Language:


Introduction to the Purchase Invoice Register

The Purchase Invoice register is a record of your company's purchases. Each time you make a purchase, you will receive a Purchase Invoice from the Supplier, which you should enter to the Purchase Invoice register. You will therefore use this register for a number of tasks:
  • The Purchase Invoice is a record of the payment demanded from your company by the Supplier;

  • Unpaid Purchase Invoices in the register provide the basis for your creditor management reports; and

  • Each Purchase Invoice can cause a Nominal Ledger Transaction to be created, thus generating the overall purchase and creditor figures in your monthly and yearly management reports. This creation process is automatic, requiring no intervention or work from you.
Four types of purchase transaction can be recorded in the Purchase Invoice register:
  1. Standard Purchase Invoices are received where the goods have been delivered or work carried out before payment has been issued. Payments against such Purchase Invoices should be recorded in the Payment register.
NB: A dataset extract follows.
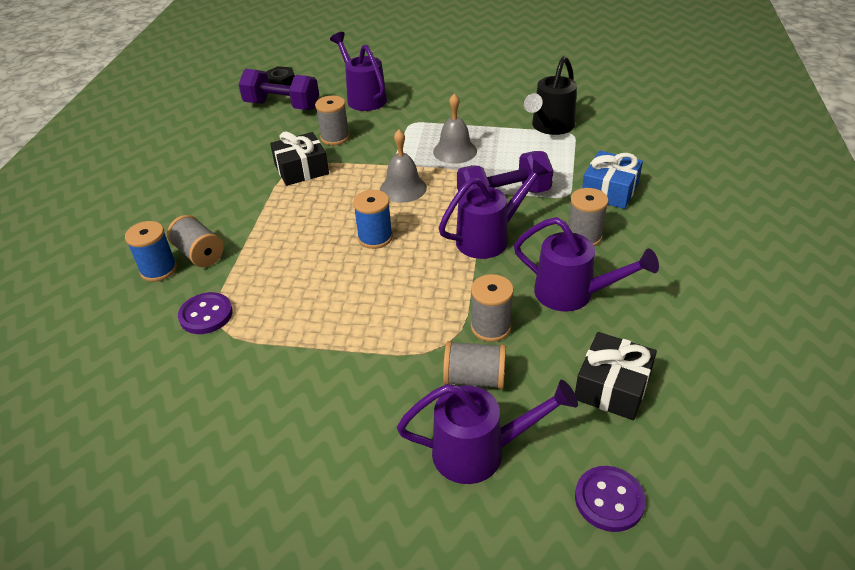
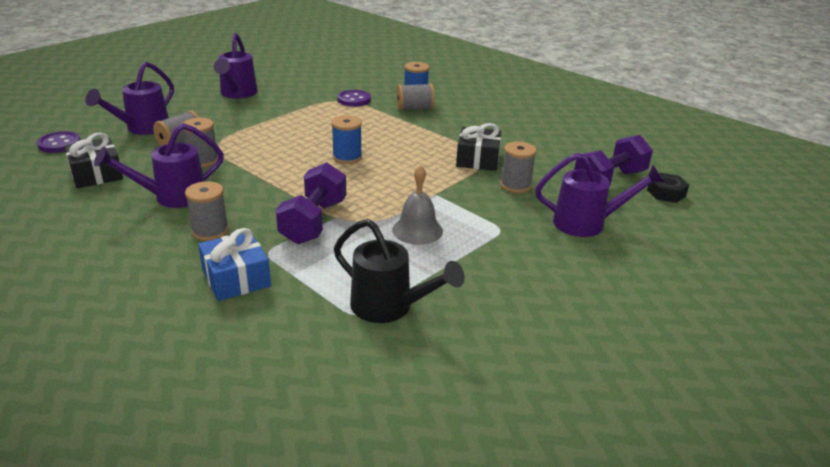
camera: 120 degrees right, 10 degrees down
(403, 188) = (392, 187): grey bell -> none
(489, 238) = (277, 194): purple watering can -> purple watering can (237, 94)
(550, 127) = (389, 307): black watering can -> black watering can turned 150 degrees clockwise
  2. The Cash Note represents the issuing of a payment at the same time as the work is carried out. When a Cash Note is entered to the Purchase Invoice register, FirstOffice will treat it as having being paid, so there is no need to enter a separate payment record in the Payment register. FirstOffice can also look after the Nominal Ledger implications for you (crediting the Cash Account rather than the Creditor Account).

  3. A Deposit is the issuing of money before an Invoice has been received. These should be recorded in the Payment register as a Prepayment Payment. These can be allocated to the Invoice when it is received at a later date. Alternatively, they can be entered as Cash Notes in as described in point (2) above.

  4. Credit Notes are used to correct mistakes in Purchase Invoices, or to cancel Invoices that have been raised in error. They are, in effect, negative Invoices that reduce your overall purchase and creditor figures. Again, FirstOffice can look after these Nominal Ledger implications automatically.
If you would like FirstOffice to look after the Nominal Ledger implications of all these types of Invoice as described, switch on the Purchase Invoice option in the Sub Systems setting in the Nominal Ledger.

Before you start entering Purchase Invoices, you must ensure you have defined the current financial (accounting) year, using the Fiscal Years setting in the System module. You should also have defined a journal number series for Purchase Invoices using the Number Series - Purchase Invoices setting. Other settings can be adjusted as you go along.

To open the Purchase Invoice register, first ensure you are in the Purchase Ledger module, then click the [Purchase Invoices] button in the Master Control panel. The 'Purchase Invoices: Browse' window is opened, showing Purchase Invoices that have already been entered.

Purchase Invoices are given a unique internal identifying code, using a consecutive numbering system. This is in addition to any number allocated to the Invoice by the issuer (the Supplier). The internal number is shown in the left-hand column, followed by a check mark (if the Purchase Invoice is approved), the Supplier's Invoice Number, the issue date and finally by the Supplier Number and Name and the Invoice total. Credit Notes have the letter "C" in the Name column, after the Supplier's Name.

As in all browse windows you can change the sort order by clicking on the column headings. To reverse any sort, simply click once again on the column heading. You can also scroll the list with the scroll bars. Finally, you can search for a record by entering a keyword in the field in the top right-hand corner. FirstOffice will search for the first record matching the keyword in the same column as the selected sorting order.